Finances locales - Gilles Carrez prône le gel absolu des dotations de l'Etat aux collectivités
Les dotations de l'Etat aux collectivités locales (50,8 milliards d'euros en 2010) doivent rester "stables en valeur", vient de préconiser Gilles Carrez, président du groupe de travail sur la dépense locale, qui livrera ses conclusions finales d'ici la tenue, le 20 mai prochain, de la conférence des déficits publics. "L'Etat avec tous ses déficits ne peut plus assurer l'indexation (sur l'inflation) des dotations dans les prochaines années", a expliqué le député à l'AFP. "A partir de là, il faut que les collectivités locales s'adaptent", a-t-il poursuivi. Le très influent rapporteur général du Budget, qui préside aussi le Comité des finances locales, avait déjà déclaré à la fin de l'été dernier que, pour lui, le gel strict des dotations de l'Etat n'était pas inenvisageable. Il excluait toutefois une évolution à la baisse des dotations.
Ces annonces interviennent à l'issue d'une série de réunions hebdomadaires du groupe de travail qui réunit des représentants des collectivités territoriales et des ministères concernés. Réalisé avec l'aide des professeurs Alain Guengant et Guy Gilbert, deux éminents spécialistes des finances locales, un état des lieux de la dépense locale a été dressé. Il met notamment en exergue la forte corrélation entre le potentiel financier des communes et le niveau de leurs dépenses. Pour faire simple : plus une ville est riche, plus sa propension à dépenser est grande. Or, ces dépenses sont-elles toujours bien nécessaires ? Récemment, le président du Comité des finances locales s'est interrogé devant des journalistes sur ce sujet. En matière de sécurité par exemple, il se demandait en substance si telle ville riche a vraiment besoin de dépenser des milliers d'euros pour équiper ses rues de caméras de vidéo-surveillance, alors que telle autre, moins aisée, ne dispose pas des moyens pour en acheter.
Indispensable péréquation
L'Association des petites villes de France dénonce un "nouveau tour de vis" imposé aux collectivités locales. Elle rappelle que les maires n'ont pas prise sur la plupart des dépenses communales (qu'il s'agisse des dépenses liées à l'inflation des normes, au déroulement de carrière des agents territoriaux ou au prix des matières premières...).
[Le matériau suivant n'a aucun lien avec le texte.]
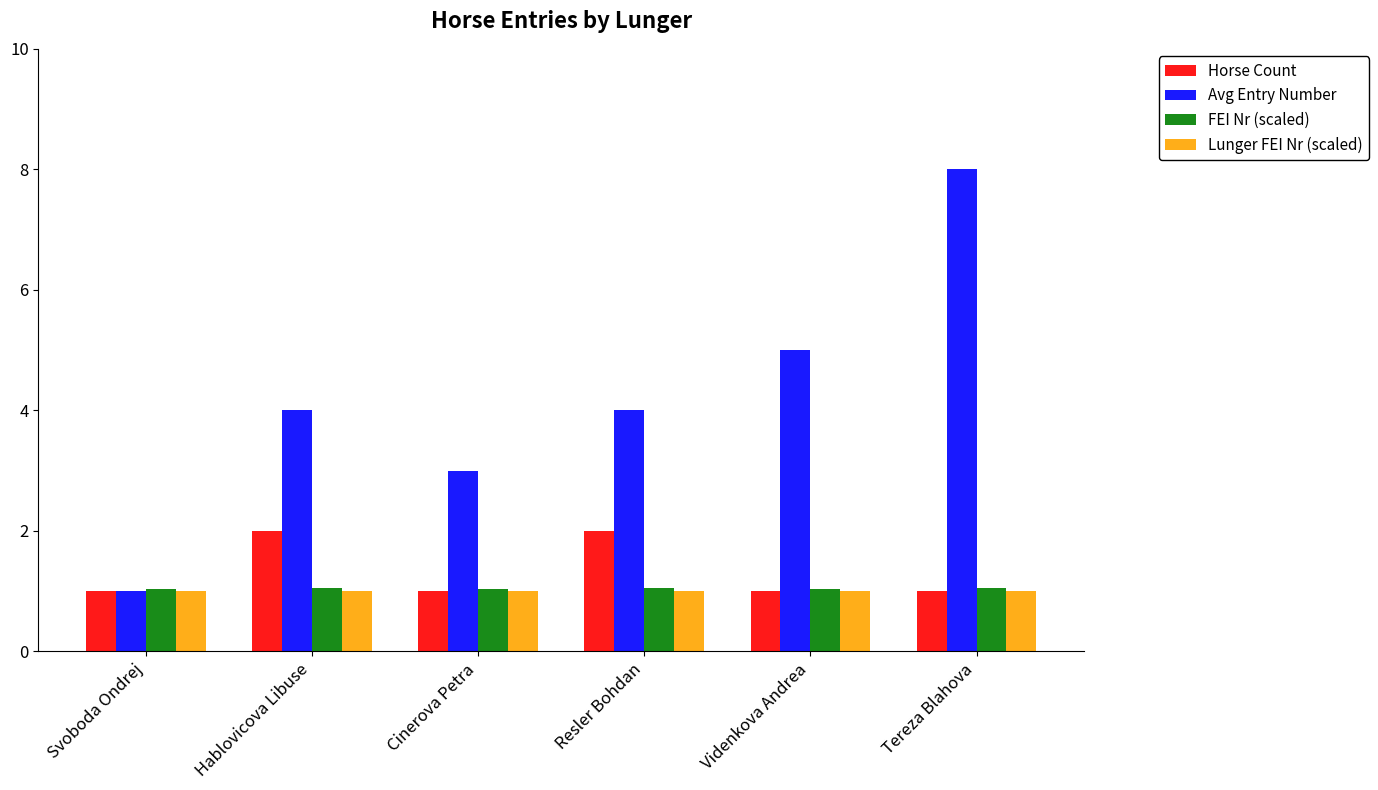

What is the label of the 1st bar from the right?

Tereza Blahova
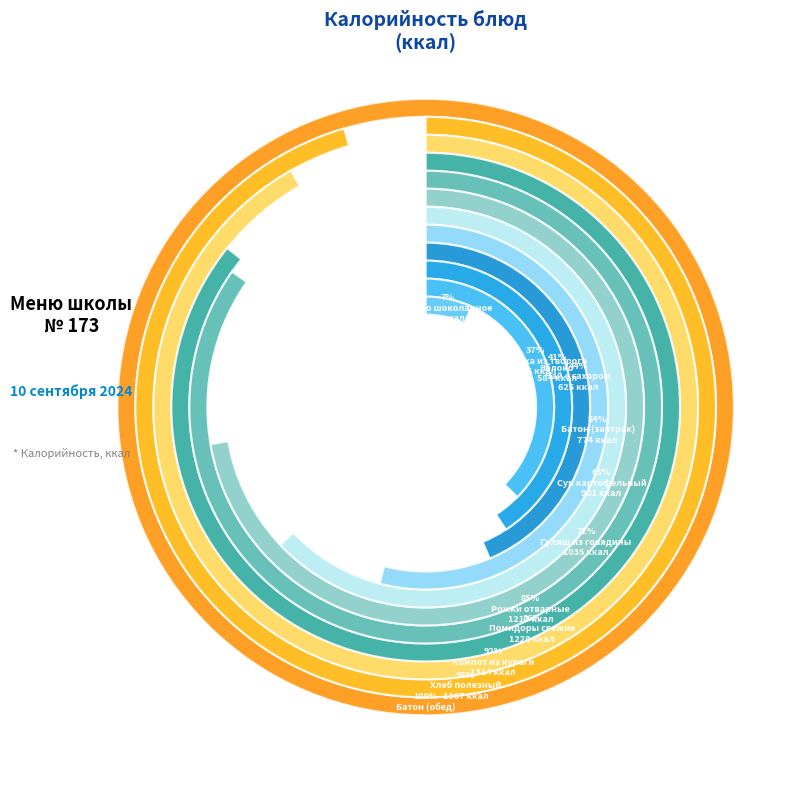

Count the number of slices in the pie.

12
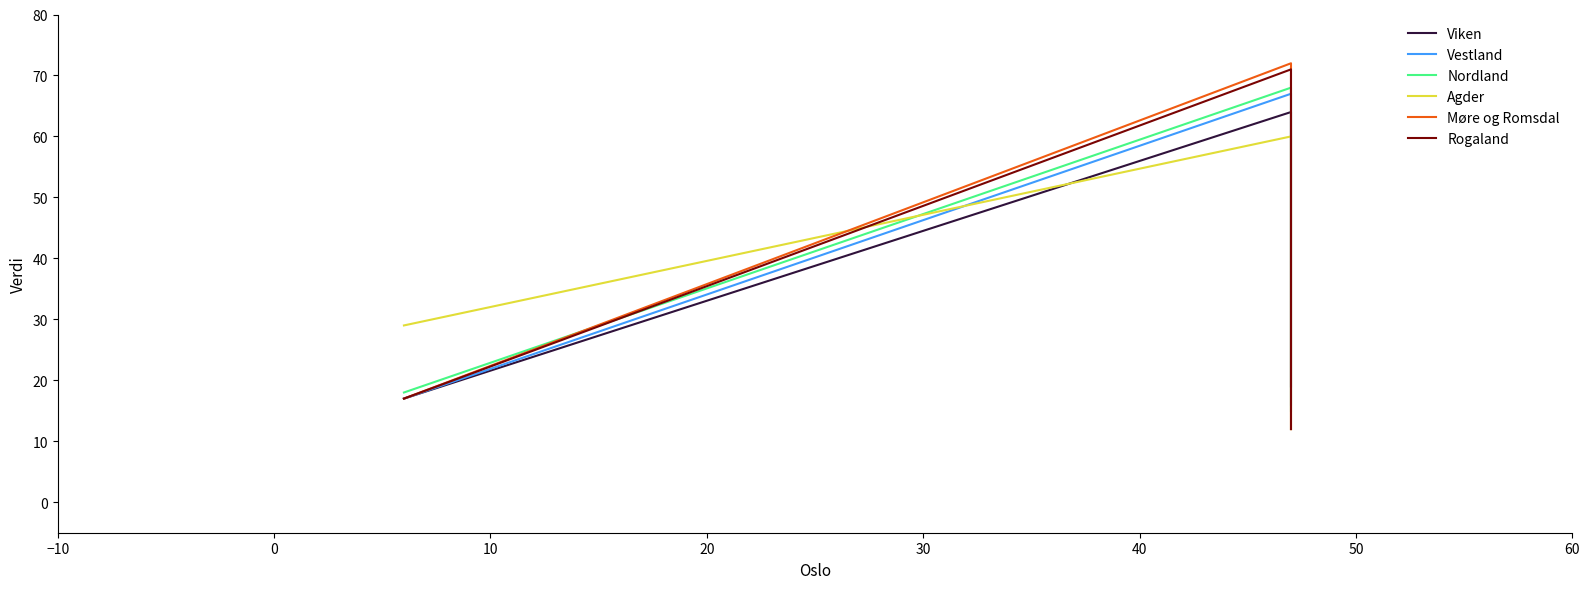

What are all the series names shown in the legend?

Viken, Vestland, Nordland, Agder, Møre og Romsdal, Rogaland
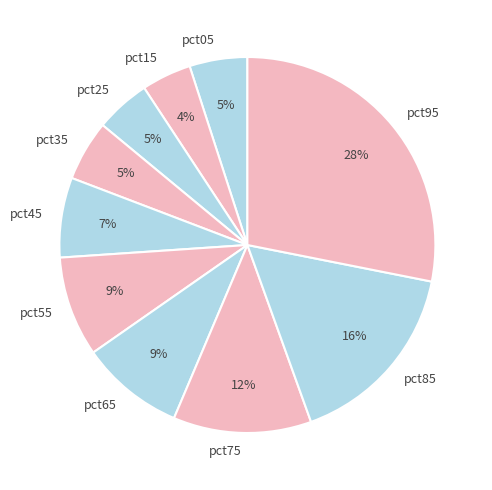

Do pct15 and pct45 together represent more than half of the pie?

No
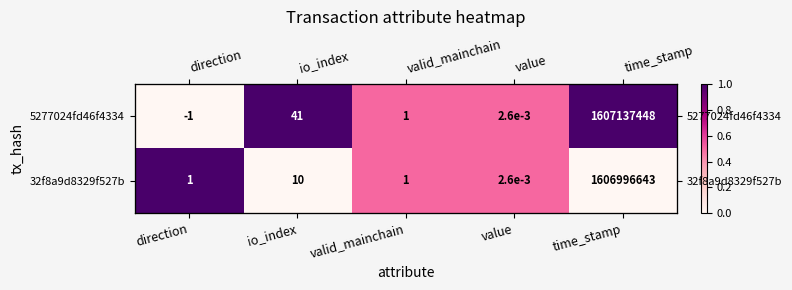

Between time_stamp and io_index, which is larger?

time_stamp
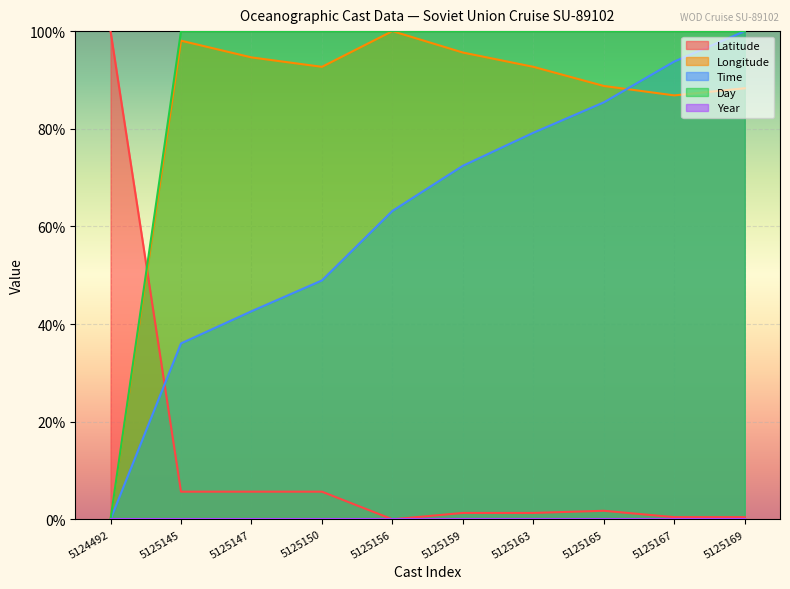

What value does the Longitude series have at 5125156?

1.0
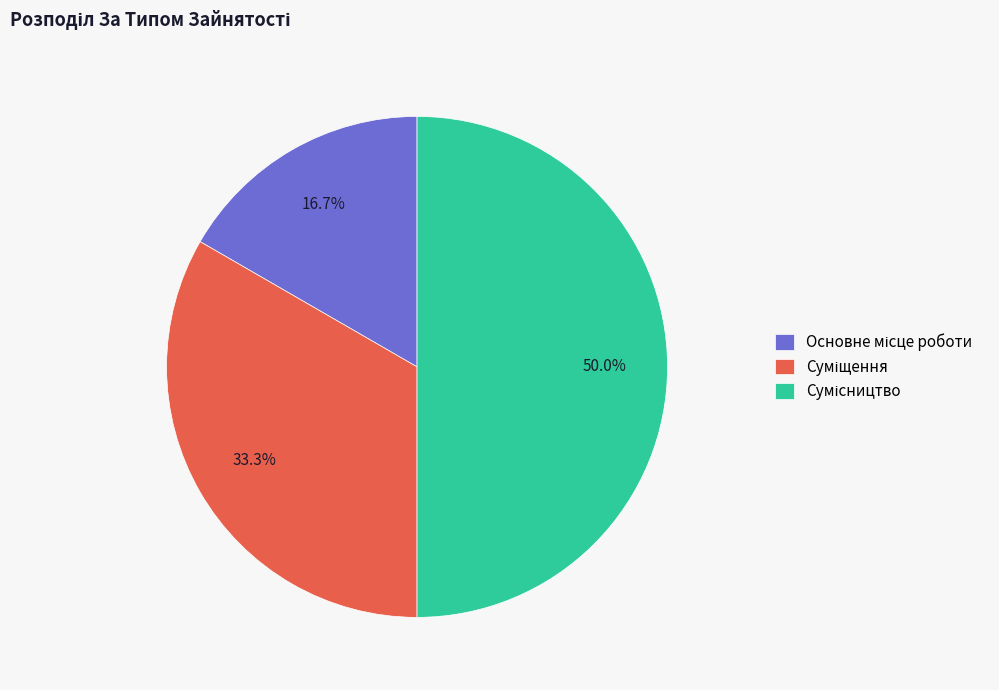

Count the number of slices in the pie.

3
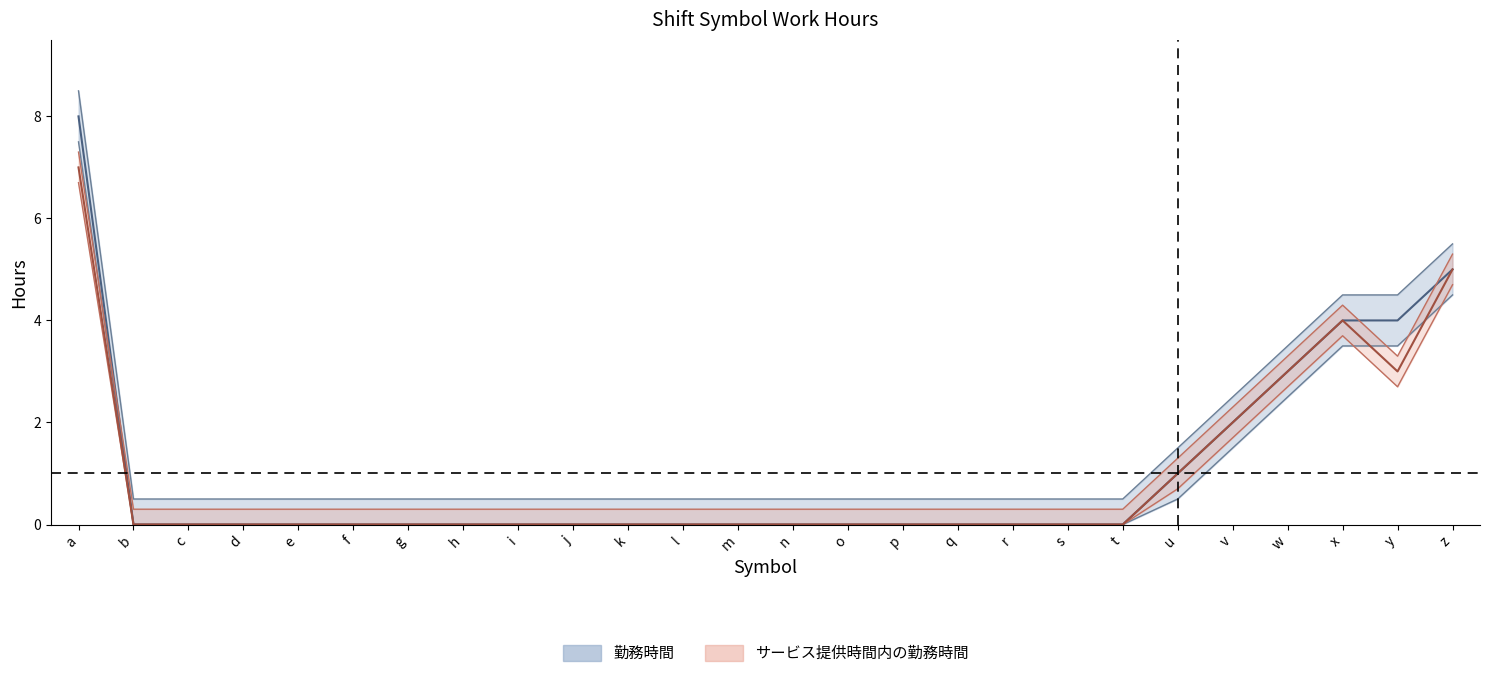

At n, list the series in order from smallest to largest.

サービス提供時間内の勤務時間, 勤務時間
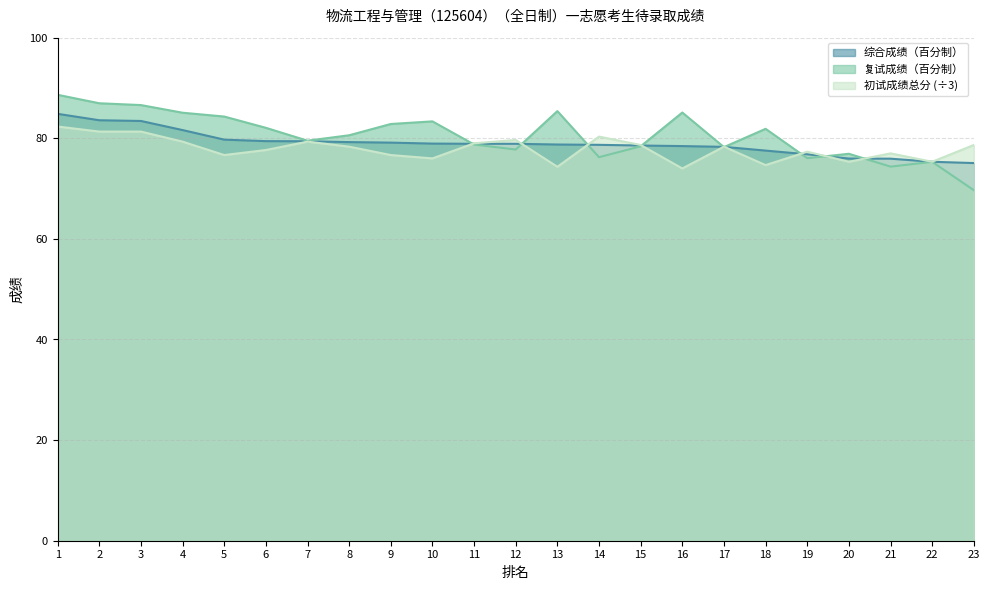

True or false: 复试成绩（百分制） has a value of 83.4 at 10.

True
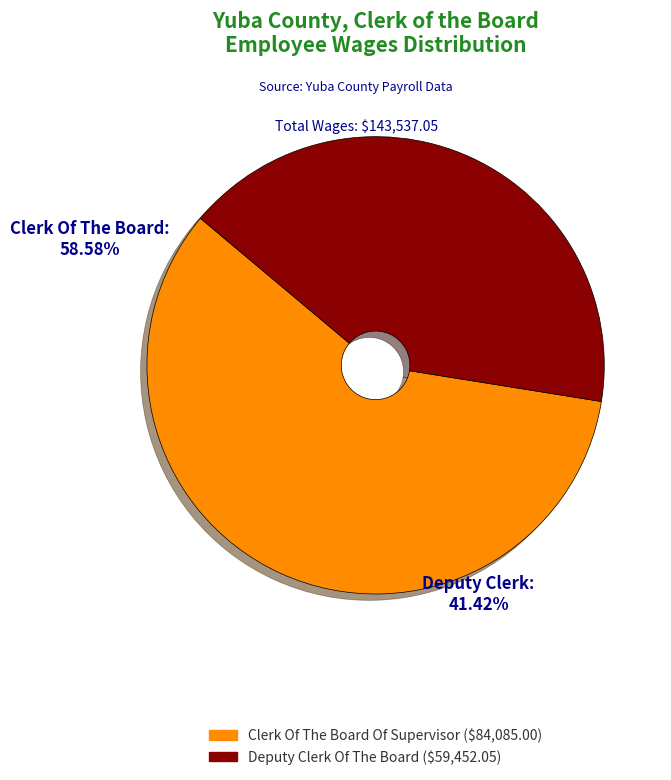

Approximately how many times larger is the value at Clerk Of The Board Of Supervisor compared to Deputy Clerk Of The Board?

1.4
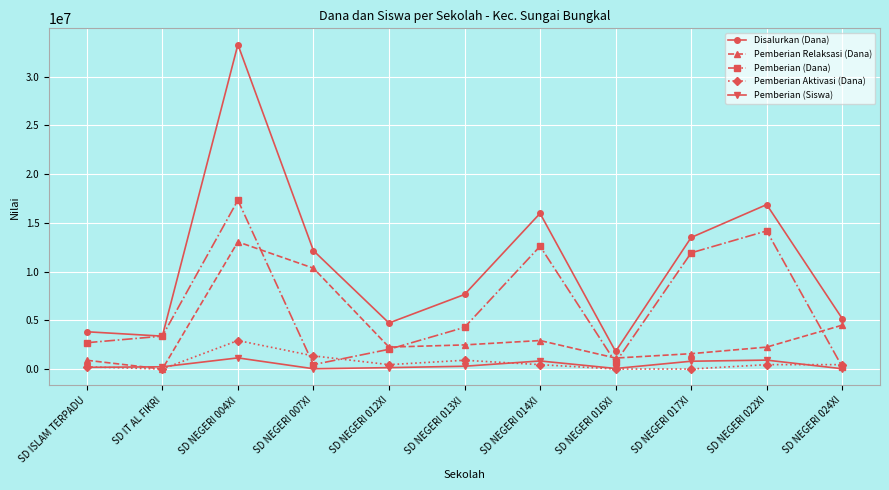

True or false: Pemberian (Siswa) and Disalurkan (Dana) cross at least once.

False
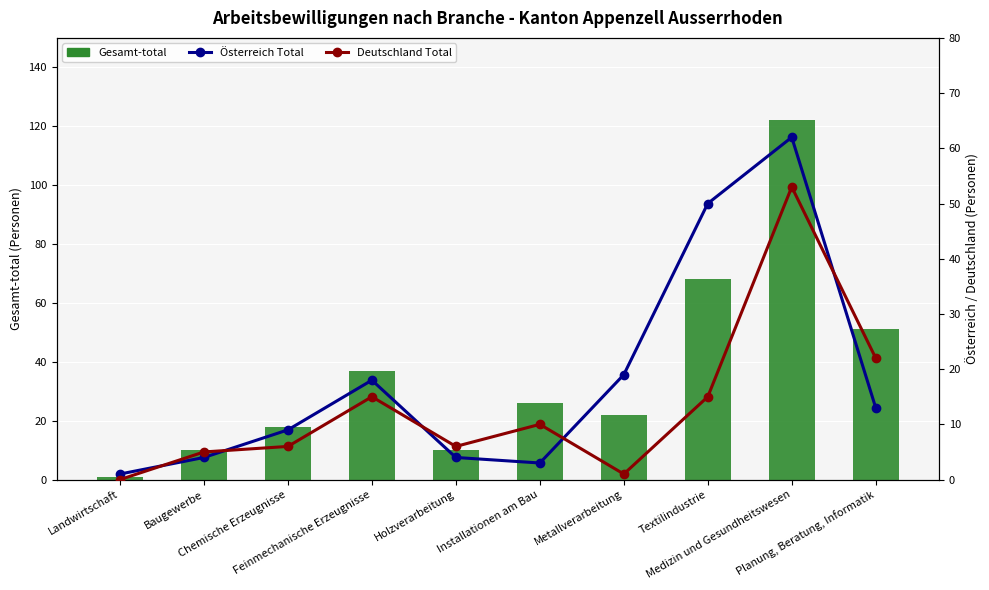

At which label is Österreich Total closest to 31?

Metallverarbeitung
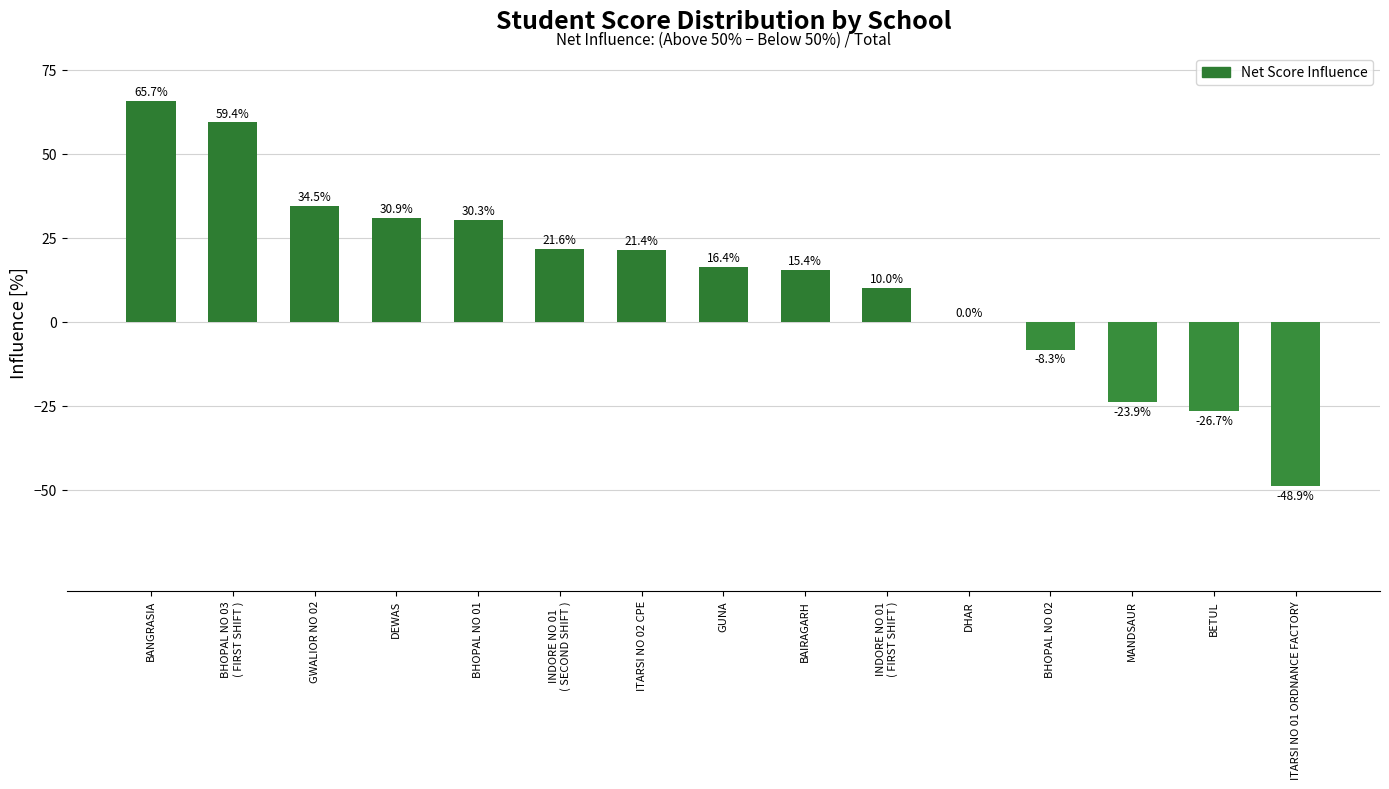

Reading right to left, transcribe all the data shown in this chart.

ITARSI NO 01 ORDNANCE FACTORY=-48.9	BETUL=-26.7	MANDSAUR=-23.9	BHOPAL NO 02=-8.3	DHAR=0.0	INDORE NO 01
( FIRST SHIFT )=10.0	BAIRAGARH=15.4	GUNA=16.4	ITARSI NO 02 CPE=21.4	INDORE NO 01
( SECOND SHIFT )=21.6	BHOPAL NO 01=30.3	DEWAS=30.9	GWALIOR NO 02=34.5	BHOPAL NO 03
( FIRST SHIFT )=59.4	BANGRASIA=65.7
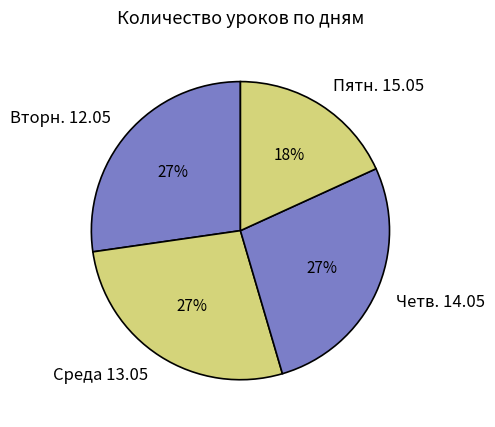

What is the smallest slice in the pie chart?

Пятн. 15.05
Philippe Laurent, président de la commission Finances de l'Association des maires de France déclare, lui, ne pas être surpris par la proposition de Gilles Carrez. Il pose les conditions de son application. Un gel devra "impérativement s'accompagner de la mise en oeuvre d'une politique de péréquation plus déterminée". Pour le maire de Sceaux, "cela signifie clairement que, pour certaines collectivités disposant d'un potentiel financier plus élevé que la moyenne, le gel global se traduira par un prélèvement net sur leurs ressources. Ce mouvement a certes été amorcé en 2009, mais il devra nécessairement être amplifié", conclut-il.
Les élus locaux sont satisfaits par l'absence de propositions consistant à imposer un objectif de dépense pour les collectivités - l'équivalent de l'Ondam qui s'applique aux dépenses de santé. Le rapporteur général du Budget avait, dès le début, déclaré qu'il était hostile à cette solution préconisée par le rapport remis en mars 2009 par le comité pour la réforme des collectivités locales.
Gilles Carrez va proposer, par ailleurs, de revoir les dispositifs sociaux gérés par les départements, afin qu'ils soient moins coûteux, affirme le quotidien Les Echos dans son édition du 29 avril.
Thomas Beurey / Projets publics
Boom des dépenses communales
En vingt ans, les dépenses des départements et des régions sont restées quasi stables (hors transferts), tandis que celles des communes et intercommunalités ont progressé à un rythme supérieur à la croissance du PIB, constatent les experts de Bercy. Les plus dépensiers ne sont donc pas forcément ceux que l'on croit. "Attention aux lectures trop rapides", réagit Philippe Laurent, président de la commission Finances de l'Association des maires de France. "Si l'on met de côté les transferts de compétences, les départements ne font rien de plus qu'en 1980, ils en font même peut-être moins. Dans les Hauts-de-Seine par exemple, les crèches départementales ont été municipalisées. Les communes, elles, en font beaucoup plus qu'il y a 20 ans, du fait de la demande sociale", analyse Philippe Laurent.